There are also those owners who adopt cute pups for their small kids, as if buying them toys, and then, when the kids grow up and aren’t interested in the dogs, throw the latter out along with other toys.

And those who adopt and then move to some place which says ‘dogs not allowed’ and, instead of fighting this illegal rule, again dump their dog without a second thought.

And on top of all these owners, there are also the breeders whose business continues to flourish, but whose ‘failures’ get dumped on the street, and even successes too, if the supply-and-demand calculation calls for it. Also dumped are the exhausted mother dogs once their use as pup-producers is over.

The list can go on. Basically, it is we who put dogs on the street. This is why, even when all the street dogs in an area are spayed – like our locality in Miramar, Panjim – the population continues to grow.

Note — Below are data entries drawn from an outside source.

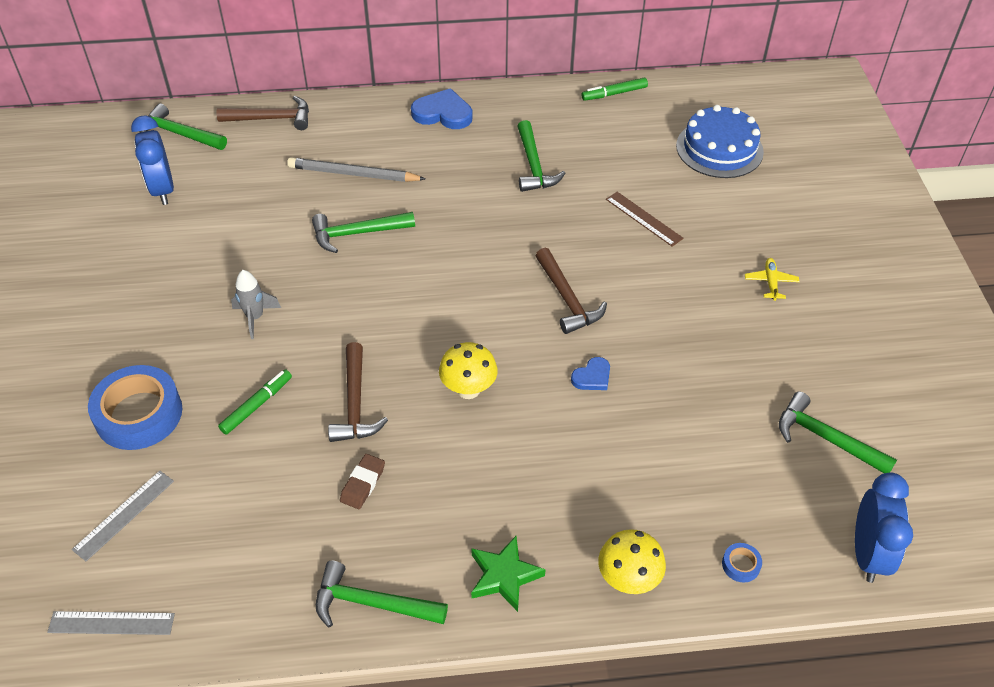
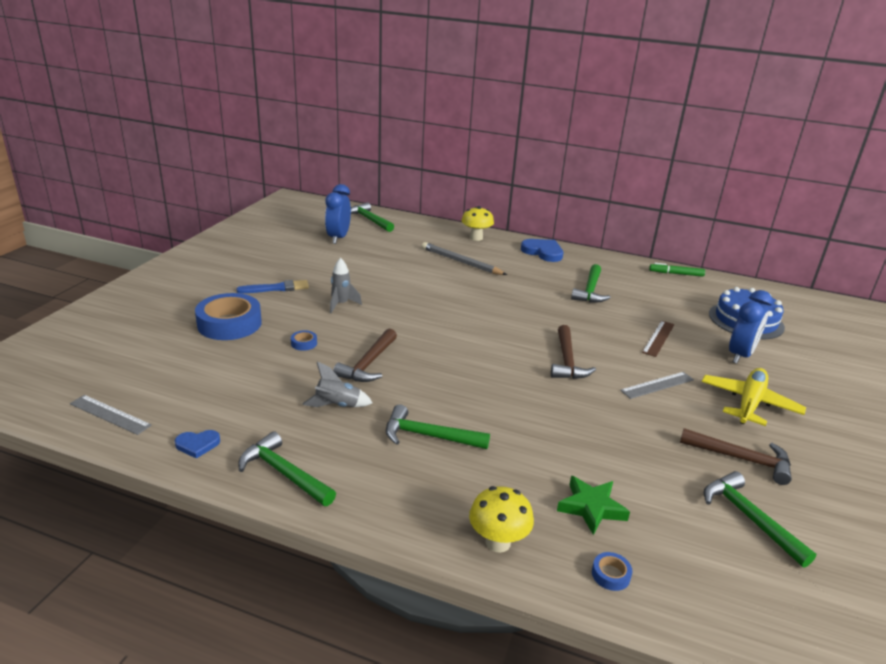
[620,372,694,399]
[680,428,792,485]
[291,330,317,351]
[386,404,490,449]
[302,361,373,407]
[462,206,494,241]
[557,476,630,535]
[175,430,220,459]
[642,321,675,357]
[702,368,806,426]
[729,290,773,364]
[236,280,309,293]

Most dogs are docile with humans, even more so if sterilized, and especially with humans who are good to them, but even with many who are not, like owners who hit them or keep them tied up, or passersby who throw sticks or stones at them. But things can change, especially with regular abuse, or at night, and when the dog is part of a pack.

But all these are hardly unsolvable problems. All they require is a government interested in human and animal welfare. Awareness programmes in schools and colleges would help. Making sterilization of pets compulsory, and enforcing this with the help of vets and animal lovers, would help. Making sterilization operations completely free would make a huge difference. And banning breeders, and replacing them by an ‘Adopt, Don’t Shop’ policy, would help hugely as well.

Let’s face it. Dogs have danced to the tune of humans for not just centuries, but millennia. So, if there is a dog problem, you can be sure it has something to do with humans. Hitting out at the dogs will not solve it.